WHAT YOU SHOULD DO: Print the lines in the listing below starting at the line with "framed print: present [336,69,372,125]" and ending at the line with "framed print: none [139,218,172,255]", both included. Reproduce them exactly and omit every picture.

SOURCE RECORDS:
:::::

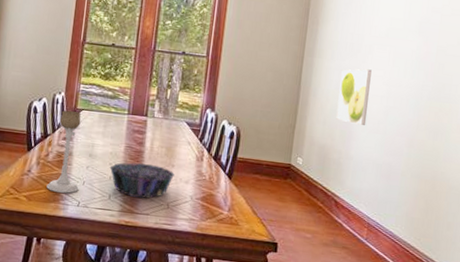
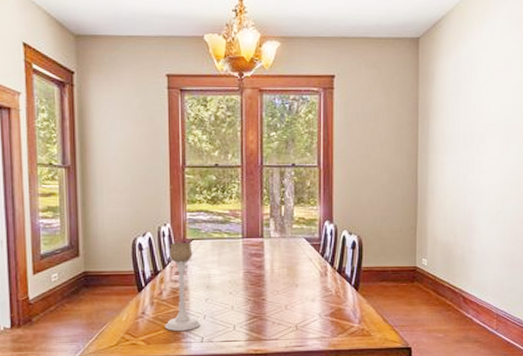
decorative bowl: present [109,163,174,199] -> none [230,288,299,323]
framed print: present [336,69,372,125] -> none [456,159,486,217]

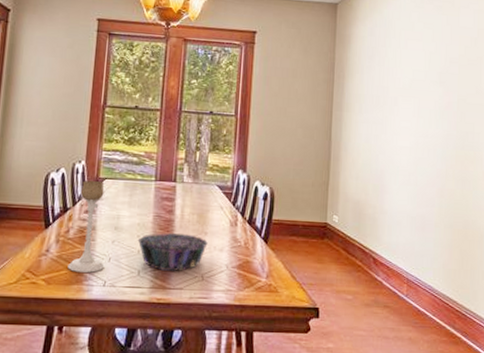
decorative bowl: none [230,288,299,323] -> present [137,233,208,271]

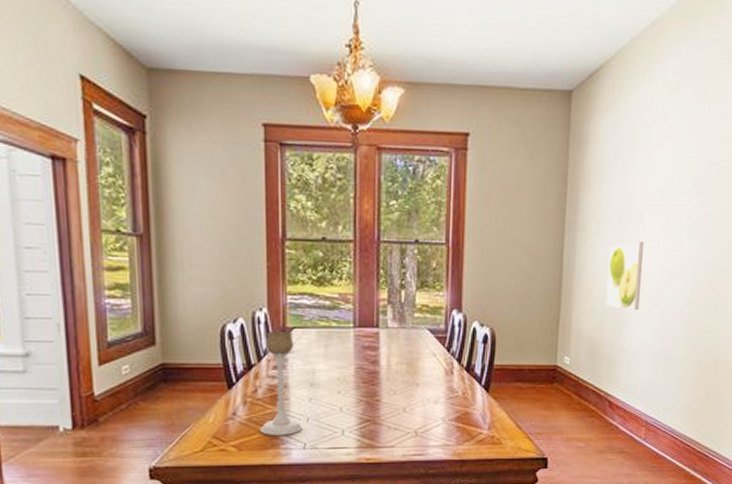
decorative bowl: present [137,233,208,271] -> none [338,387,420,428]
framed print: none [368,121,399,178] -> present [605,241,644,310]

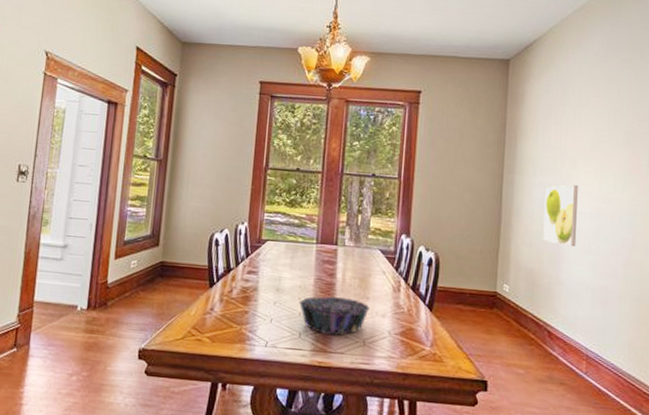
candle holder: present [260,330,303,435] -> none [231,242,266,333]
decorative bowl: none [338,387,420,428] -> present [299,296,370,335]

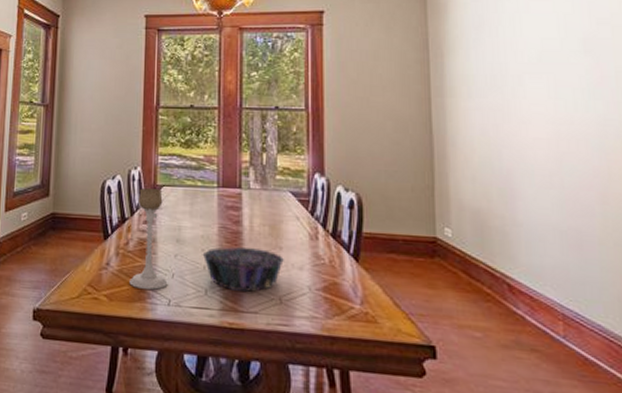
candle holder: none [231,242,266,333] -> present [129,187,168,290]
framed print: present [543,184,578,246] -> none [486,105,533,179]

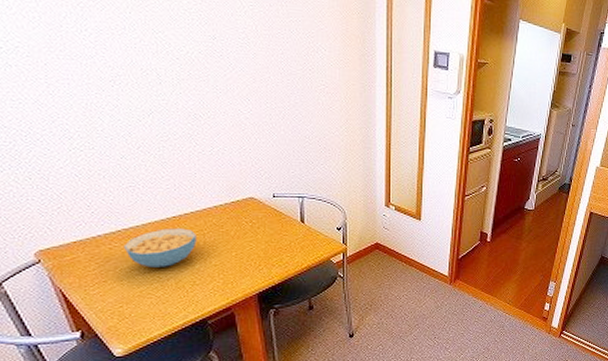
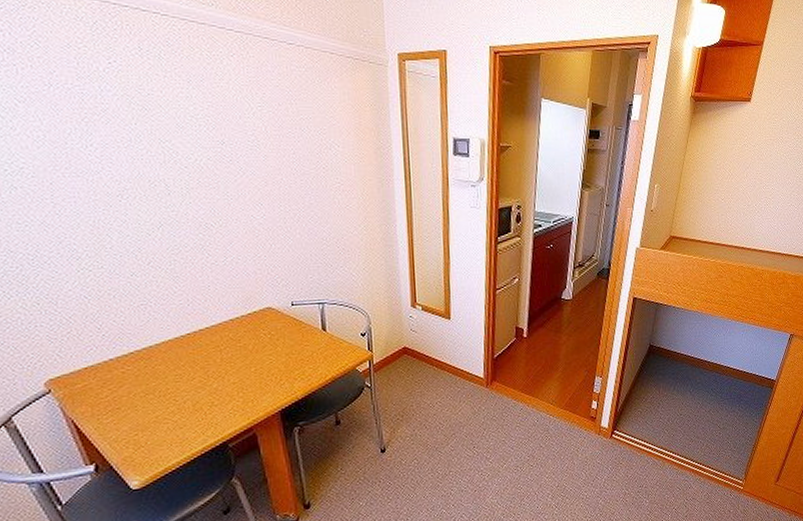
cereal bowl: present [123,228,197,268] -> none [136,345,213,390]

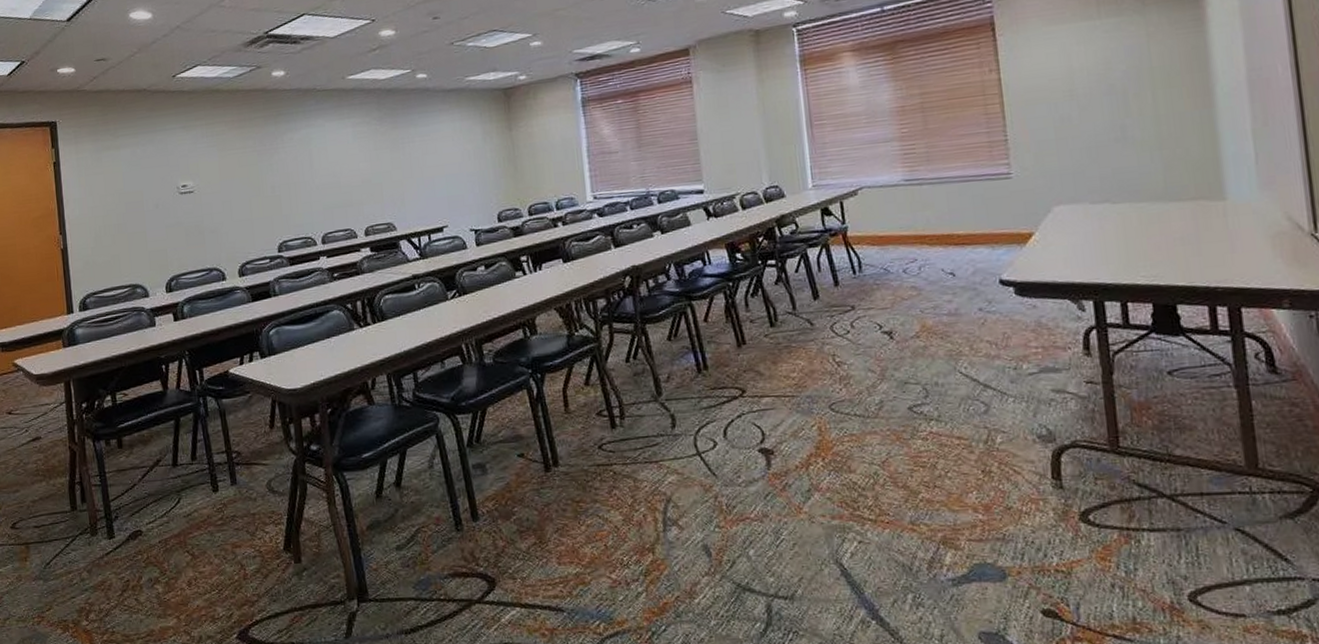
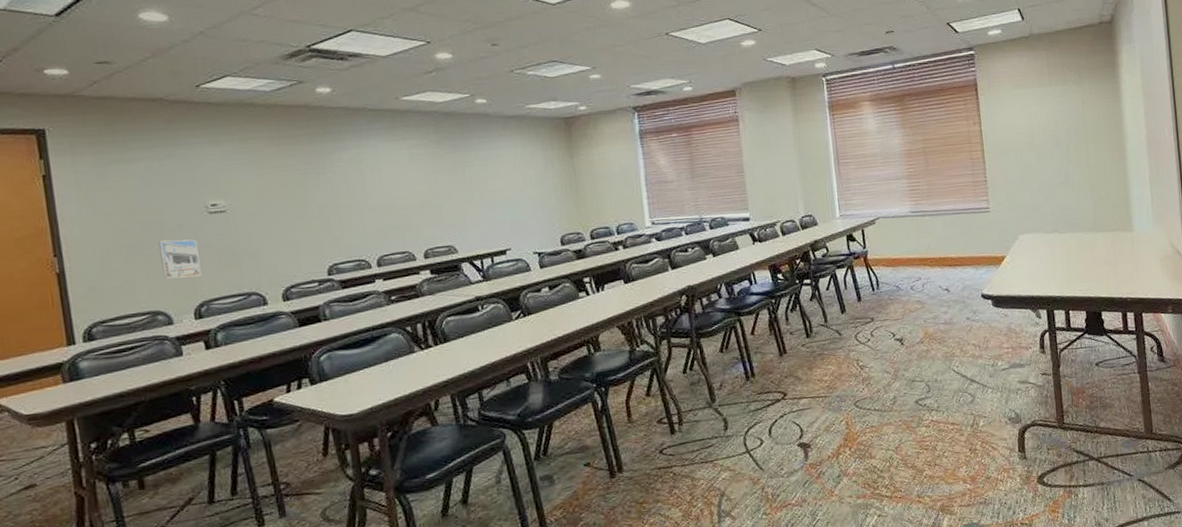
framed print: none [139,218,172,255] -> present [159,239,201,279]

:::::

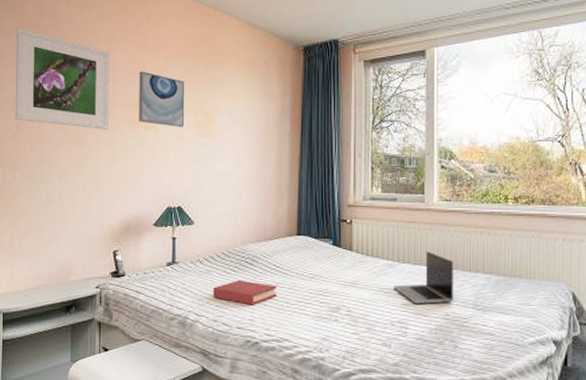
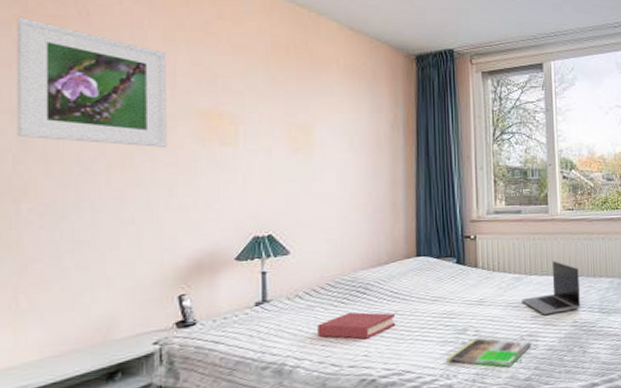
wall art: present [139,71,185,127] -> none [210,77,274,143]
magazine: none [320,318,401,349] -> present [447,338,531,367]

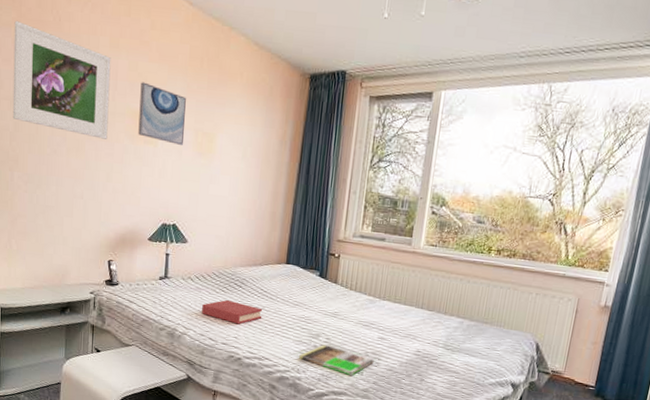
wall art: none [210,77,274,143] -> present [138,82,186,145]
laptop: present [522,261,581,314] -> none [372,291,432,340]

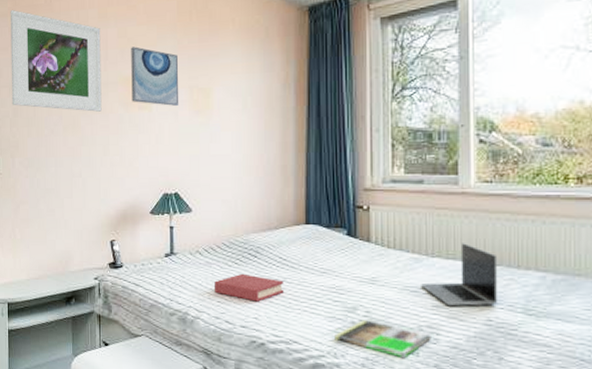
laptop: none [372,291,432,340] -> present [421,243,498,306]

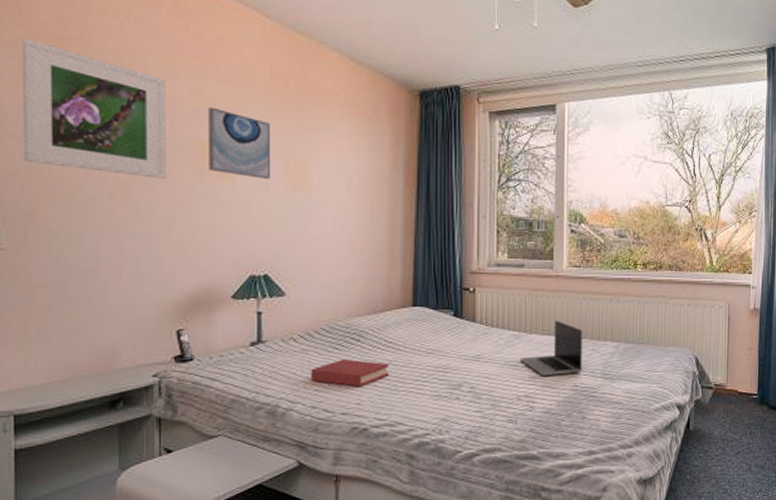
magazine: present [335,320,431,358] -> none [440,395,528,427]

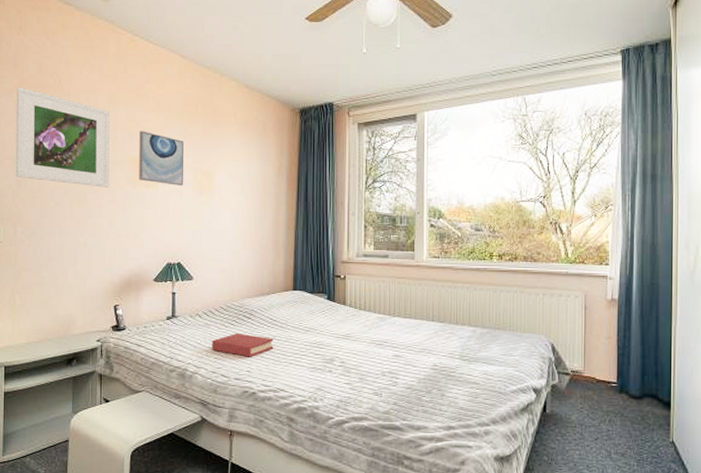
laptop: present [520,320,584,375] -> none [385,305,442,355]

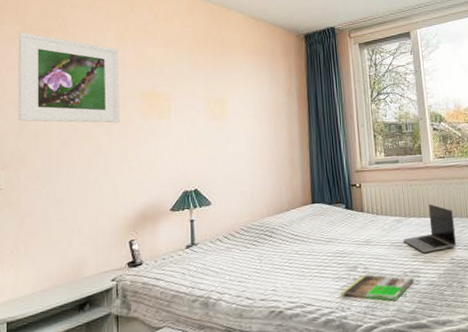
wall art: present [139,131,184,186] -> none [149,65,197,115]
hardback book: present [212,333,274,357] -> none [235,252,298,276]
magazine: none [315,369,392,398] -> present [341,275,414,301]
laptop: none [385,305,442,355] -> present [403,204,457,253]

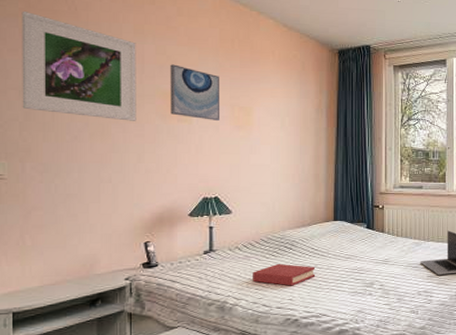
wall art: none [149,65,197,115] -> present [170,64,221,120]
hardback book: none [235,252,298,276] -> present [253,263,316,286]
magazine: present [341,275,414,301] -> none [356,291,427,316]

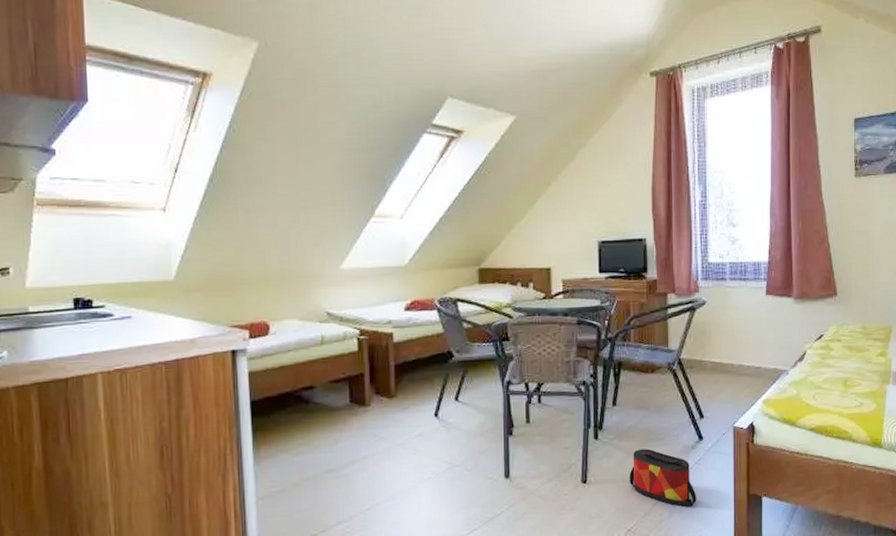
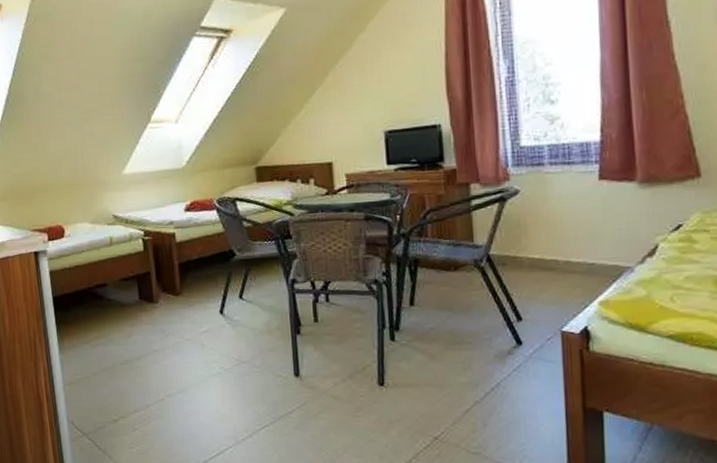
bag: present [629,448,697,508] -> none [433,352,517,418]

:::::

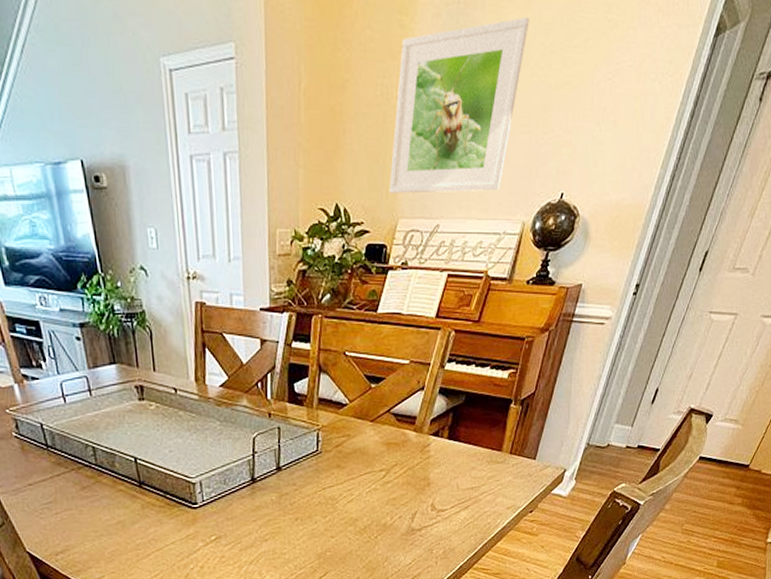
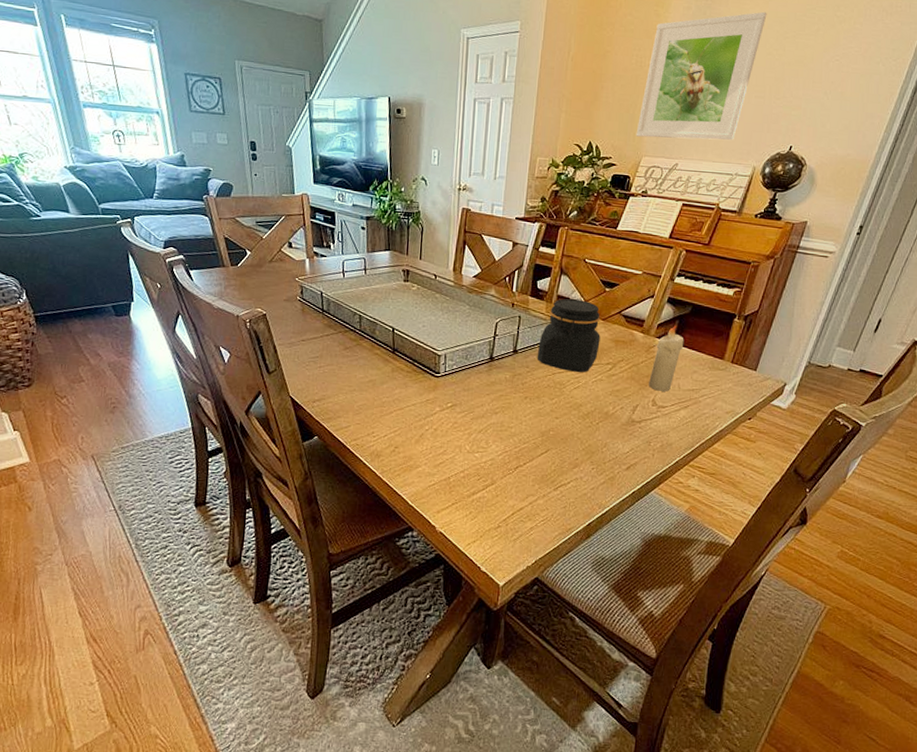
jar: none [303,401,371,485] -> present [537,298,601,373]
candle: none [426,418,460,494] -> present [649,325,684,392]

:::::

ANSWER TO THE EXERCISE:
framed print: present [336,69,372,125] -> none [456,159,486,217]

decorative bowl: none [230,288,299,323] -> present [137,233,208,271]

decorative bowl: present [137,233,208,271] -> none [338,387,420,428]
framed print: none [368,121,399,178] -> present [605,241,644,310]

candle holder: present [260,330,303,435] -> none [231,242,266,333]
decorative bowl: none [338,387,420,428] -> present [299,296,370,335]

candle holder: none [231,242,266,333] -> present [129,187,168,290]
framed print: present [543,184,578,246] -> none [486,105,533,179]

cereal bowl: present [123,228,197,268] -> none [136,345,213,390]

framed print: none [139,218,172,255] -> present [159,239,201,279]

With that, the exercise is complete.